Remote sensing hail damage on maize crops in smallholder farms using data acquired by remotely piloted aircraft system
Mbulisi Sibanda, Helen S. Ndlovu, Kiara Brewer, Siphiwokuhle Buthelezi, Trylee Nyasha Matongera, Onisimo Mutanga, John Odidndi, Alistair Clulow, Vimbayi Grace Petrova Chimonyo, Tafadzwanashe Mabhaudhi
Abstract
Most rural communities reside in marginal environments and are directly or indirectly participating in smallholder agriculture under rainfed conditions for subsistence. Maize is the main staple, grown in these smallholder croplands for subsistence purposes. Despite the role of these smallholder farming activities in bolstering food security and alleviating hunger, these croplands are often impacted by climate variability as well as extreme weather events such as hailstorms. This results in reduced crop productivity and yields. Robust spatially explicit monitoring techniques such as remotely piloted aircraft systems (RPAS) based remote sensing technologies could be instrumental in understanding the impact and extent of crop damage to devise adequate response mechanisms suitable for bolstering crop productivity in a spatially explicit manner. It is in this regard, that this study sought to evaluate the utility of drone-derived multispectral data in estimating crop productivity elements (Equivalent water thickness (EWT), Chlorophyll content, and leaf area index (LAI)) in maize smallholder croplands based on the random forest regression algorithm. A hailstorm occurred in the study area during the reproductive stage 2 to 3 and 3 to 4. EWT, Chlorophyll content, and LAI were measured before and after the storm. Results of this study showed that there could be optimally estimated EWT, Chlorophyll content, and LAI based on the red edge and its spectral derivatives.
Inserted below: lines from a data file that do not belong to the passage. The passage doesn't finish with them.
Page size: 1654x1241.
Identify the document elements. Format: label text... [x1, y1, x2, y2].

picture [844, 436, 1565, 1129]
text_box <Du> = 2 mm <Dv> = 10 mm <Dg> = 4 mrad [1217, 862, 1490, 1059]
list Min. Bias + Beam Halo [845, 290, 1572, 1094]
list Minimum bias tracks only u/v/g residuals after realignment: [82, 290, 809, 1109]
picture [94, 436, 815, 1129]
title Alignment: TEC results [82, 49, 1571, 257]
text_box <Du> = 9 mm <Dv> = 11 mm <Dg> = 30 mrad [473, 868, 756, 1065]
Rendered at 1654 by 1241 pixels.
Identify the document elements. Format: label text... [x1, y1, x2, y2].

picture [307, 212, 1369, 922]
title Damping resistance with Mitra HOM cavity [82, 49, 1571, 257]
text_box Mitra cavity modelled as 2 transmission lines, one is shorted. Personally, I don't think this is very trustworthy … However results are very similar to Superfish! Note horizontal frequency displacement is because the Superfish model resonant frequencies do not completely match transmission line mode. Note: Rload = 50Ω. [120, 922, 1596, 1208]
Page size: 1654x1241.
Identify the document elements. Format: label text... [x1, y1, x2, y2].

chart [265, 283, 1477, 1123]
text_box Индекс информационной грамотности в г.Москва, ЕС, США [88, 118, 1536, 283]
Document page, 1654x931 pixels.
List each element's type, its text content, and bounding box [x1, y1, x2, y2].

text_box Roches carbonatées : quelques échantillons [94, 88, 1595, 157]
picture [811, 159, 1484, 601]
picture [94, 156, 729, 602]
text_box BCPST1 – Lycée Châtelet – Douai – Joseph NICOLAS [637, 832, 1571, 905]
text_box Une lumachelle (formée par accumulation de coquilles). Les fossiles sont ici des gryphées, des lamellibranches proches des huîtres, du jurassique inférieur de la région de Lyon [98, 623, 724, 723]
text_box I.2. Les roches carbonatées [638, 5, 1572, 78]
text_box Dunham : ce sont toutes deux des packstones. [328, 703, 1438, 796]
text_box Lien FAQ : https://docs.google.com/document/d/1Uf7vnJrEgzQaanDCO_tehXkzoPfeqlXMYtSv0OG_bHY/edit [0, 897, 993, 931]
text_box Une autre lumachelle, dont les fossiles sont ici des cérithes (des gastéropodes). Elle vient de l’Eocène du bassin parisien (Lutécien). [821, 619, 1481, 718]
Specifically, EWT was estimated to a rRMEs 2.7% and 59%, RMSEs of 5.31gm−2 and 27.35 gm-2, R2 of 0.88 and 0.77 while Chlorophyll exhibited rRMSE of 28% and 25%, RMSEs of 87.4 µmol m−2 and 76.2 µmol m−2 and R2 of 0.89 and 0.80 and LAI yielded a rRMSE of 10.9% and 15.2%, RMSEs of 0.6 m2/m2 and 0.19 m2/m2.before and after the hail damage, respectively. Overall, the study underscores the potential of RPAS-based remote sensing as a valuable resource for assessing crop damage and responding to the impact of hailstorms on crop productivity in smallholder croplands. This offers a means to enhance agricultural resilience and adaptability in the face of these natural disasters.